PASSAGE SHOWN »
Broadly speaking, choosing a school is not a process you can use trial and error to improve on. Most families don’t want to move their kids around a lot of different schools. So how do you get a sense of how good a school is from the outside? University entrance results are one obvious place to start, and high-fee schools tend to sell hard on their high marks.

But if you’re only interested in academic achievement, the results from most of the 30-odd Australian studies since 2000 suggest that private schools are no better at progressing students’ learning than state schools, once you’ve controlled for socioeconomic background. That’s also been the case for Australia’s results in the past three Pisa tests, the OECD’s international comparison test for student learning.

“On average private schools superficially appear to achieve higher student outcomes,” concedes education researcher and public schools advocate Trevor Cobbold. “But public schools enrol the vast majority of disadvantaged students … and this is what largely accounts for differences in school outcomes.”

The Grattan Institute’s yet-to-be released study of five years of Naplan results contrasted students’ progress between Naplan tests rather than the raw scores, because it says that is the best measure of what value a school is adding. Comparing like with like schools by socioeconomic background across sectors, it found there is no significant learning advantage conferred by private schools.

Researcher Peter Goss says, “it’s a pretty clear finding that the differences in progress between the three sectors are just not there, on Naplan. So if parents are choosing their sector based on Naplan results, then they kind of miss the point.”

The academic excellence of high-fee schools might owe more to a virtuous circle or feedback loop, rather than anything particularly unique to the school’s teaching and learning. Those schools are also in a position to lure bright students with scholarships. It’s like the (probably apocryphal) comment a senior figure at Harvard University in the US reportedly made to a private audience of overseas educators, in explaining the secret to the university’s global prestige. “It’s simple. We choose the best people, we don’t fuck them up, and we take all the credit.”

Naplan is a narrow benchmark, and data available for research comparing school outcomes is very limited. There is, for example, some research to suggest that public school kids do better at university than private school kids with the same Atar. The researchers say this may reflect the ability of some private schools to maximise tertiary entrance scores for their students, who revert to “underlying ability” once they’ve left.

But none of it can answer the question for an individual child: is your child going to do better at one school or another?

The old school tie

Don’t look to the dismal science for help. Whatever it is, paying high fees for private school is not an economically rational decision, says Sean Leaver, a behavioural economist specialising in education choices. He compares it to a luxury consumption decision, like buying a top-end BMW over a good cheap Toyota. Both will get you there.

“As an investment? Clearly no,” he says. “There’s no real benefit from attending a private school compared to a public school once you take into account that private schools skim the best kids and screen the worst kids out.”

“The big question for me, with my parent hat on,” says the Grattan Institute’s Peter Goss, “is what is the school going to contribute to helping my children grow up healthy, happy, having choices in life and being prepared and set up to succeed in those choices? … I just don’t think we gather that data. So … everything else is a bit of a proxy.”

So why are so many families – more than 50% of students in Sydney and Melbourne attend non-government schools – choosing to pay for private schools? In a measure of the sensitivity around the issue, Guardian Australia found it difficult to find parents willing to speak publicly about why they chose private schooling for their children. It might be a mark of status within private school communities, but in the public arena, very few want to articulate the reasons.

DATA BELOW »
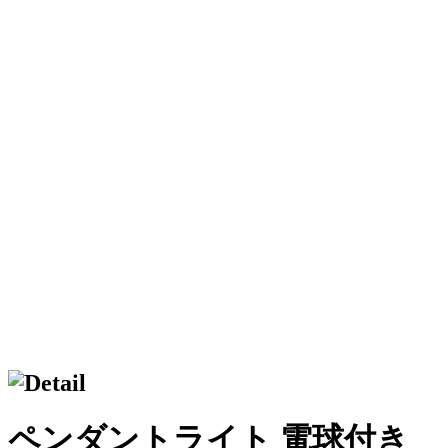
ペンダントライト 電球付き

EXERCISE AIM » Edit the part of the school-choice article that opens with the words containing "But none of" and closes with "get you there.", replacing "BMW" with "Mercedes", and give that part in full. The listing has no connection to the school-choice article.

SOLUTION »
But none of it can answer the question for an individual child: is your child going to do better at one school or another?

The old school tie

Don’t look to the dismal science for help. Whatever it is, paying high fees for private school is not an economically rational decision, says Sean Leaver, a behavioural economist specialising in education choices. He compares it to a luxury consumption decision, like buying a top-end Mercedes over a good cheap Toyota. Both will get you there.